Who’s Paige Thompson? Meet the Woman Allegedly Behind the Capitol One Data Breach
On Monday, federal investigators arrested a 33-year-old woman named Paige Thompson, a software engineer who is alleged to have singlehandedly orchestrated the Capitol One data breach, resulting in more than 100 million people’s personal data becoming compromised. The data included 140,000 Social Security numbers and more than 80,000 individual bank account numbers.
While the Department of Justice is charging Thompson with computer fraud and “abuse for an intrusion on the stored data,” it’s important to note that the indictment doesn’t specify whether she actually released the data or shared it with any external parties, though it does cite evidence that she planned to do so. Nonetheless, the report indicates that Thompson was surprisingly brazen about her alleged role in the breach, alluding to it in Twitter DMs and sharing some of the file names from the breach in a private Slack channel with other programmers and hackers. Here’s what we know so far about the woman alleged to have acted as a “lone wolf” in hacking into the systems of one of the biggest banking corporations in the country.
Who is Paige Thompson?
Thompson, 33, lives in the Seattle area and works as a tech company software engineer. She currently lists herself as the CEO of hosting company Netcrave Communications. Bloomberg News reports that Thompson also previously worked as an employee of Amazon Web Services, though she left the company in 2016. While the DOJ complaint says she hacked into servers hosted by an unnamed cloud computing services company to access users’ personal data, an Amazon spokesperson denied to CNBC that AWS was affected in any way and that “the perpetrator gained access through a misconfiguration of the web application and not the underlying cloud-based infrastructure.”
Thompson had an extensive digital footprint, frequently sharing information about her cat Millie and her mental health issues on Twitter and running a Meetup group for hackers and programmers in the Seattle area. She also ran a Slack channel for this Meetup group, sharing files with other users under the username erratic, according to the New York Times. She also used the handle for her Meetup group and her Twitter, which is ultimately in part how the FBI was able to identify her as the alleged source of the breach.
How did the FBI link Thompson to the data breach?
The investigation into the data breach began on July 17th, when Capitol One received an anonymous tip via email that clients’ personal data — which had largely been culled from credit card applications — had been posted on the file-sharing website Github. The FBI ultimately tracked down Thompson’s Meetup group and accessed communications from the Slack group, in which a user going by the handle “erratic” appeared to post files from the Capitol One data breach. “I wanna get it off my service that why Im archiving all of it lol,” the user said on Slack. Investigators were able to identify Thompson as “erratic” by comparing her tweets to her messages on Slack, many of which also made reference to her cat’s health issues.

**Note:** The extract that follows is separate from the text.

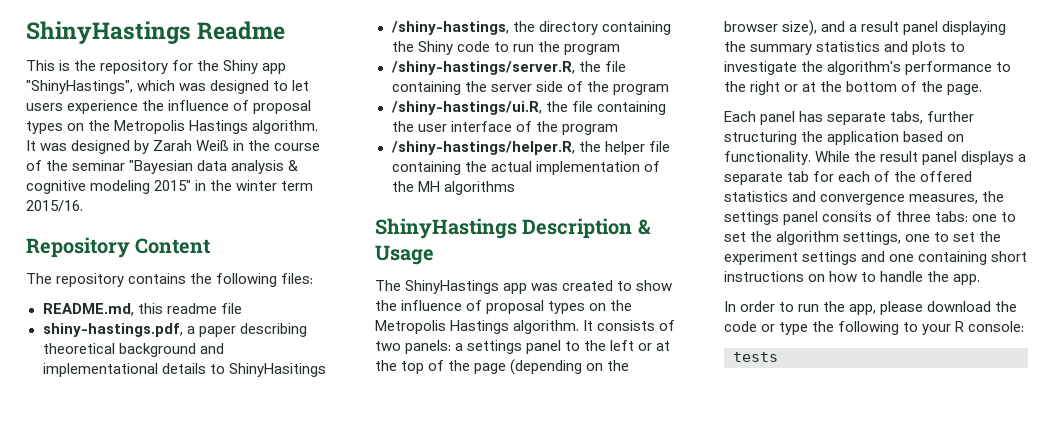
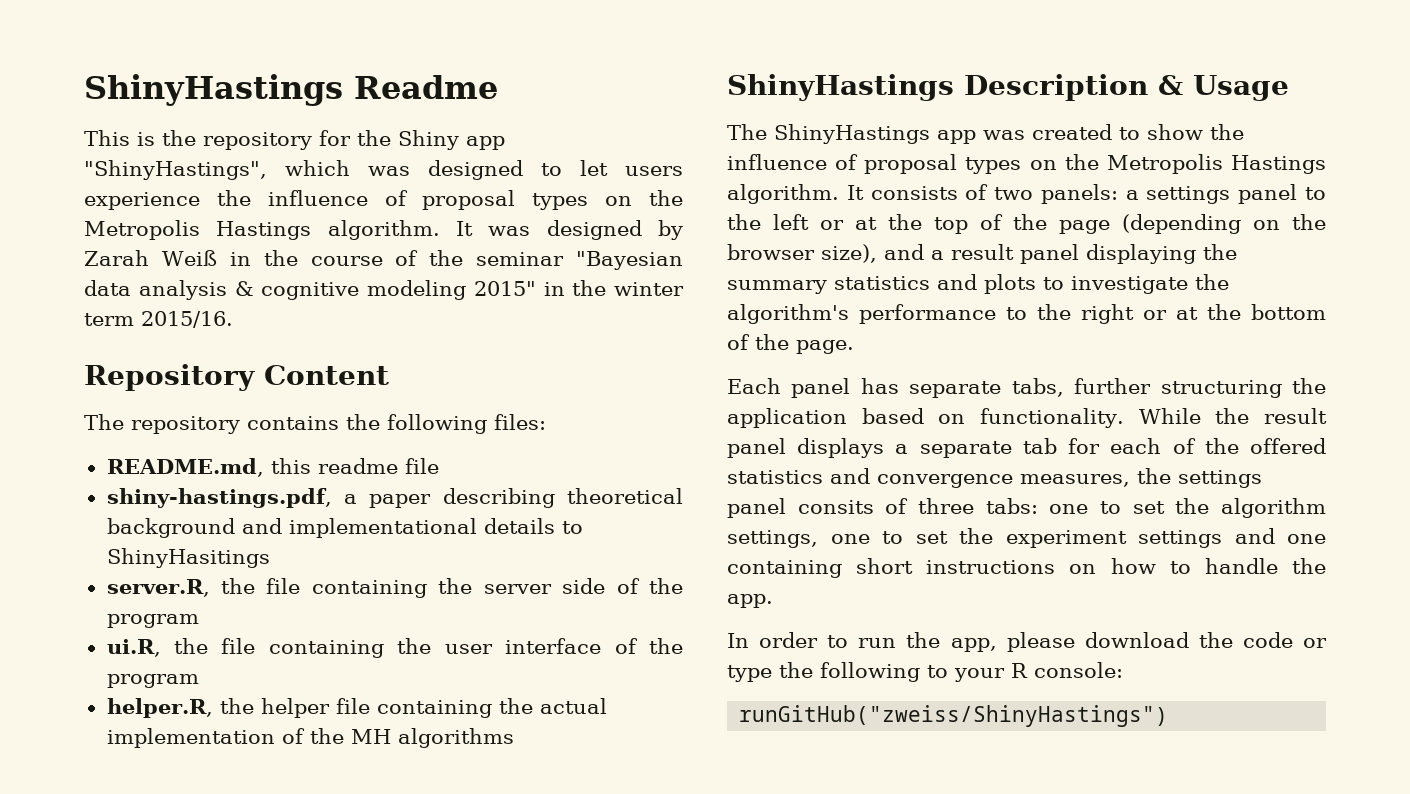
[390,21,671,35] [391,41,620,55] [390,61,575,75] /shiny-hastings, the directory containing the Shiny code to run the program // /shiny-hastings/server.R, -> [106,579,210,597] server.R,
[390,101,542,115] /shiny-hastings/ui.R, -> [106,639,161,657] ui.R,
[390,141,575,155] /shiny-hastings/helper.R, -> [106,698,213,718] helper.R,
[733,352,778,362] tests -> [739,705,1169,727] runGitHub("zweiss/ShinyHastings")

In the DOJ complaint, the FBI also makes reference to screenshots of Thompson’s messages to an anonymous source, in which, the FBI argues, she alludes to her intention to make public the data from the Capitol One breach. “I’ve basically strapped myself with a bomb vest, fucking dropping capital ones box and admitting it,” the message reads, adding, “I wanna distribute those buckets I think first. There [sic] ssns…along with full name and dob.”
Capitol One has said in a statement that the hack was the result of a misconfigured firewall, and that it “immediately” resolved the issue when it discovered the breach. On Tuesday, however, a Stamford, Conn. man claiming to have been affected by the breach filed suit against the company. The man filed in federal court in Washington, D.C., and he’s seeking class-action status.
On Monday night, the FBI executed a search warrant on Thompson’s home, recovering a number of digital devices, some of which confirmed that she was behind the “erratic” username. If convicted, Thompson faces up to five years in prison and a $250,000 fine. She is next scheduled to appear in court on Thursday.